Appropriate Dosing of Gabapentin for Anxiety and Depression
For anxiety and depression, gabapentin should be started at 100-300 mg at bedtime or 100-300 mg three times daily, with gradual titration by 100-300 mg every 1-7 days as tolerated, up to an effective dose typically between 900-1800 mg/day in divided doses. 1
Initial Dosing Strategy
Gabapentin requires careful titration due to its nonlinear pharmacokinetics (saturable absorption).
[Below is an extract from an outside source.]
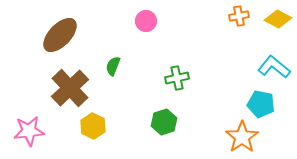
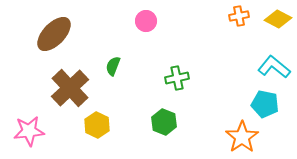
brown ellipse: moved 6 px left, 1 px up
cyan pentagon: moved 4 px right
green hexagon: rotated 20 degrees counterclockwise
yellow hexagon: moved 4 px right, 1 px up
The following approach is recommended:
- Starting dose: 100-300 mg at bedtime or 100-300 mg three times daily
- Titration: Increase by 100-300 mg every 1-7 days as tolerated
- Target dose range: 900-1800 mg/day in divided doses
- Maximum dose: Up to 3600 mg/day in 3 divided doses, though doses above 1800 mg/day may not provide additional benefit for anxiety/depression
Evidence for Anxiety
Research supports gabapentin's efficacy for anxiety at various doses:
- A randomized controlled trial found that both 300 mg and 900 mg daily doses were effective for anxiety symptoms, with the 300 mg dose being sufficient for most patients except those with severe baseline anxiety 2
- Gabapentin 800 mg has been shown to attenuate anxiety in experimental settings 3
Evidence for Depression
For depression, gabapentin is typically used as adjunctive therapy rather than monotherapy:
- In treatment-resistant depression, adjunctive gabapentin at a mean final dose of 904 mg/day (range 300-1800 mg/day) showed benefit in 37% of patients 4
- For patients with bipolar mixed states with depressive features, doses ranging from 600-2000 mg/day (mean 1130 mg/day) were effective 5
Practical Dosing Considerations
- Start low: Beginning with lower doses (100-300 mg) reduces the risk of side effects like dizziness and sedation
- Evening dosing: Initial doses are often better tolerated when given at bedtime
- Divided dosing: As the dose increases, divide into 2-3 daily doses for better tolerability and efficacy
- Duration of trial: An adequate trial requires 3-8 weeks for titration plus 2 weeks at maximum dose 1
Monitoring and Side Effects
- Common side effects: Dizziness, sedation, fatigue, peripheral edema
- Dose-dependent side effects: Higher doses increase risk of adverse effects
- Renal function: Dose adjustment required in patients with renal impairment
Important Caveats
- Gabapentin is FDA-approved for seizures and postherpetic neuralgia, not anxiety or depression
- Systematic reviews indicate variable evidence for gabapentin in psychiatric disorders, with stronger evidence for anxiety disorders than for depression 6
- For patients with both anxiety and depression, combination therapy with an antidepressant may be necessary
Discontinuation
- Gabapentin should not be abruptly discontinued
- When stopping treatment, gradually taper the dose over at least 1 week to avoid withdrawal symptoms
Remember that while gabapentin has shown promise for anxiety symptoms, the evidence for its use in depression is more limited, and it is typically used as an adjunctive treatment rather than monotherapy for mood disorders.